Mudamos para os Estados Unidos como solicitantes da condição de refugiados em 1980, com malas de roupas e nada mais em nosso nome. No Afeganistão, meus pais eram pessoas de classe média, com identidades e carreiras estabelecidas. Meu pai era diplomata e minha mãe ajudava a administrar uma grande escola de segundo grau para meninas. Ainda assim, da noite para o dia, em um piscar de olhos, tudo pelo que trabalharam durante toda a sua vida foi perdido. Para meus pais, a adaptação não foi fácil: se um dia foram quem doava para instituições de caridade no Afeganistão, passaram a ser quem recebia apoio financeiro do governo nos Estados Unidos.

O menor ato de gentileza ou ajuda pode fazer uma enorme diferença.

Quando adolescente, lembro-me de como nos sentíamos gratos quando pessoas da comunidade nos ajudavam. Como na vez em que meu pai conheceu um homem na escola de direção que o ajudou a se candidatar a um emprego. Isso é algo que quero que todos entendam: quando as pessoas se tornam refugiadas e vivem em um país diferente, pode ser muito confuso e desorientador. O menor ato de gentileza ou ajuda pode fazer uma enorme diferença.

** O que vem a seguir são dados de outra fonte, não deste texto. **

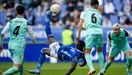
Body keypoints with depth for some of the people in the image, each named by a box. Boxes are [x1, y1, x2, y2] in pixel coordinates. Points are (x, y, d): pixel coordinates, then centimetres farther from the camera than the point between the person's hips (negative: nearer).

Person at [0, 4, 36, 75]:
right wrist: (34, 41, 32)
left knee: (20, 63, 25)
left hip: (11, 46, 5)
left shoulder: (11, 21, 3)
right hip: (19, 47, -5)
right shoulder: (26, 23, -3)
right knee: (16, 68, -10)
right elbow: (31, 35, 9)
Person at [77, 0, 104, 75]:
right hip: (99, 32, 3)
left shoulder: (84, 12, 11)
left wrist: (78, 35, 8)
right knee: (100, 51, 22)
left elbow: (80, 24, 5)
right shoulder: (99, 14, 21)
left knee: (87, 52, 0)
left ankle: (91, 68, -22)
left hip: (90, 32, -3)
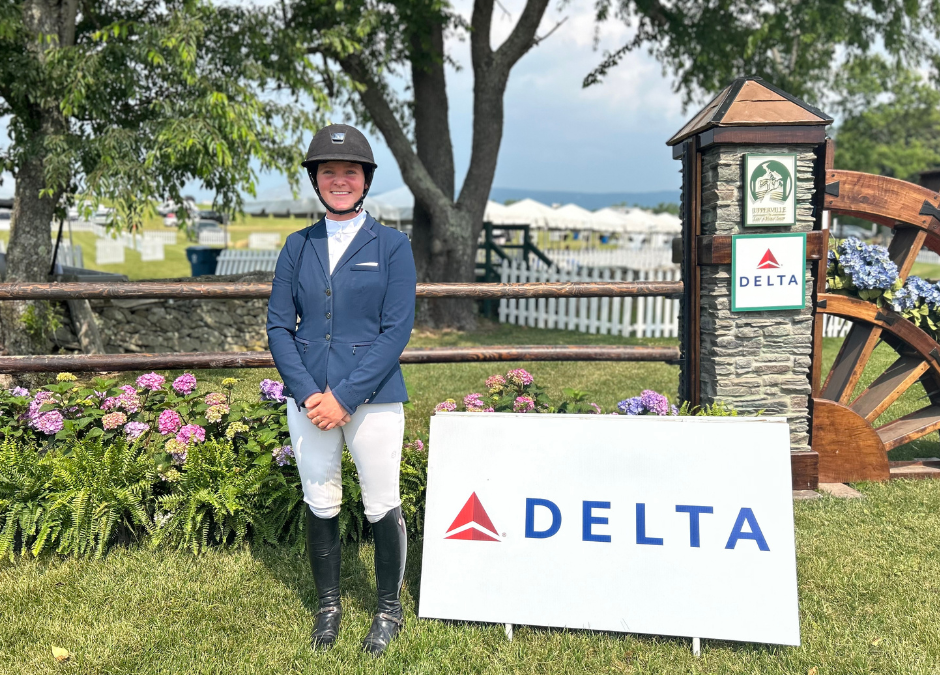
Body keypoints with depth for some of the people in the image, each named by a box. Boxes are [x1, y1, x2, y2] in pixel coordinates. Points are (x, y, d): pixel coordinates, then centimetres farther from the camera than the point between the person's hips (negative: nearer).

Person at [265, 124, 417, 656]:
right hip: (309, 399, 3)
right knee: (320, 506, 12)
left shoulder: (392, 246, -1)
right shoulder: (298, 246, 8)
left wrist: (344, 396, -14)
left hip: (374, 400, -3)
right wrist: (307, 393, -9)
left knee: (383, 507, 4)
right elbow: (279, 325, 6)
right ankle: (329, 605, 31)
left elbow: (397, 329, -7)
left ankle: (390, 609, 25)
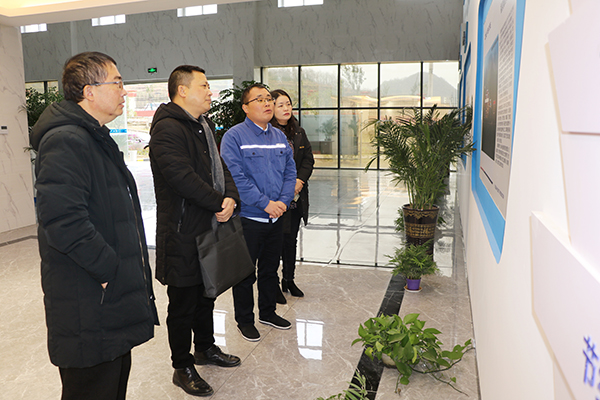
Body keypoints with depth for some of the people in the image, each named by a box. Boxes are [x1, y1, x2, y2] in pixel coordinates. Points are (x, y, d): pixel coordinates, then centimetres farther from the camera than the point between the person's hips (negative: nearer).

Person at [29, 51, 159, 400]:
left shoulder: (97, 138, 16)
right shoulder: (66, 141, -19)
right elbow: (63, 220, -30)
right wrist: (109, 268, -21)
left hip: (114, 299, 10)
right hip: (89, 310, -10)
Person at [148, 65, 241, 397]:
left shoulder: (204, 126, 15)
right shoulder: (167, 128, -17)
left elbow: (219, 167, 14)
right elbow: (182, 176, -26)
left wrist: (230, 196, -5)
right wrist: (218, 204, -17)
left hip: (209, 226, 10)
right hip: (182, 233, -9)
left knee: (206, 291, 22)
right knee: (183, 301, 4)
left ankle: (205, 347, 40)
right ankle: (182, 367, 21)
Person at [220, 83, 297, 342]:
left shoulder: (279, 136, 10)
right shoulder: (234, 136, -11)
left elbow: (290, 171, 8)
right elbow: (236, 177, -19)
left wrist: (283, 201, -7)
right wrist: (265, 203, -20)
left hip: (276, 217, 6)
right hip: (248, 218, -6)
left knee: (270, 269, 19)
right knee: (245, 272, 7)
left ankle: (268, 312, 37)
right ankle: (244, 320, 25)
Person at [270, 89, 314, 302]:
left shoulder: (299, 133, 12)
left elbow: (309, 160, 10)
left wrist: (299, 180, -7)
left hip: (297, 198, 6)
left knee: (291, 240, 15)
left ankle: (289, 280, 30)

Se você sabe que há refugiados em sua comunidade, sugiro fortemente que entre em contato com eles, converse com eles, faça perguntas para entender suas origens, suas vidas, o que os trouxe aqui. Veja se eles precisam de ajuda – mesmo que seja para se candidatar a um emprego, marcar uma consulta médica, solicitar uma carteira de motorista, matricular seus filhos na escola. Digo isso como ex-refugiado e como uma pessoa que conhece os benefícios de receber apoio enquanto tenta recomeçar sua vida.

Sou sensível ao fato de que às vezes não é fácil ajudar outras pessoas quando seu próprio povo está sofrendo, quando você está passando por uma crise econômica, quando você está no meio de uma pandemia. Mas refugiados são seres humanos que perderam tudo em suas vidas anteriores. Suas realidades, suas comunidades, seus meios de subsistência, muitas vezes seus entes queridos, tudo o que já construíram, por causa de circunstâncias fora de sua própria influência ou culpa.

Eles não devem ser culpados ou usados como bodes expiatórios pela situação em que se encontram. Devemos agir em solidariedade com eles. E esse é um dos motivos pelos quais trabalho com o ACNUR: porque seus valores exigem solidariedade.

Nunca esquecerei a história de uma jovem chamada Aisha que conheci quando meu filho e eu viajamos para Uganda com o ACNUR alguns anos atrás. Ela havia fugido do Sudão do Sul com seus filhos quando a guerra chegou em sua aldeia. Eles seguiram para Uganda e estavam morando em um assentamento de refugiados. De repente, ela teve que construir uma nova vida para sua família.

Essa mulher, que estava em uma das condições de vida mais difíceis que eu poderia imaginar – morando em um deserto, em uma cabana que ela mesma tinha feito com as próprias mãos, longe de seu país, cuidando de seus filhos – decidiu que havia espaço suficiente em seu coração para receber outro ser humano em sua casa. Ela foi convidada a cuidar de uma criança abandonada de dois anos, gravemente incapacitada e incapaz de mover o lado esquerdo do corpo.

Esse é um exemplo de como é comovente para mim encontrar refugiados e estar cara a cara com seu espírito extraordinário, sua generosidade e resiliência. É por isso que encorajo todos a apoiarem organizações como o ACNUR. Porque, ao fazer isso, você está salvando vidas, ajudando a fornecer proteção, sustento, comida, abrigo e recursos para pessoas que perderam tudo.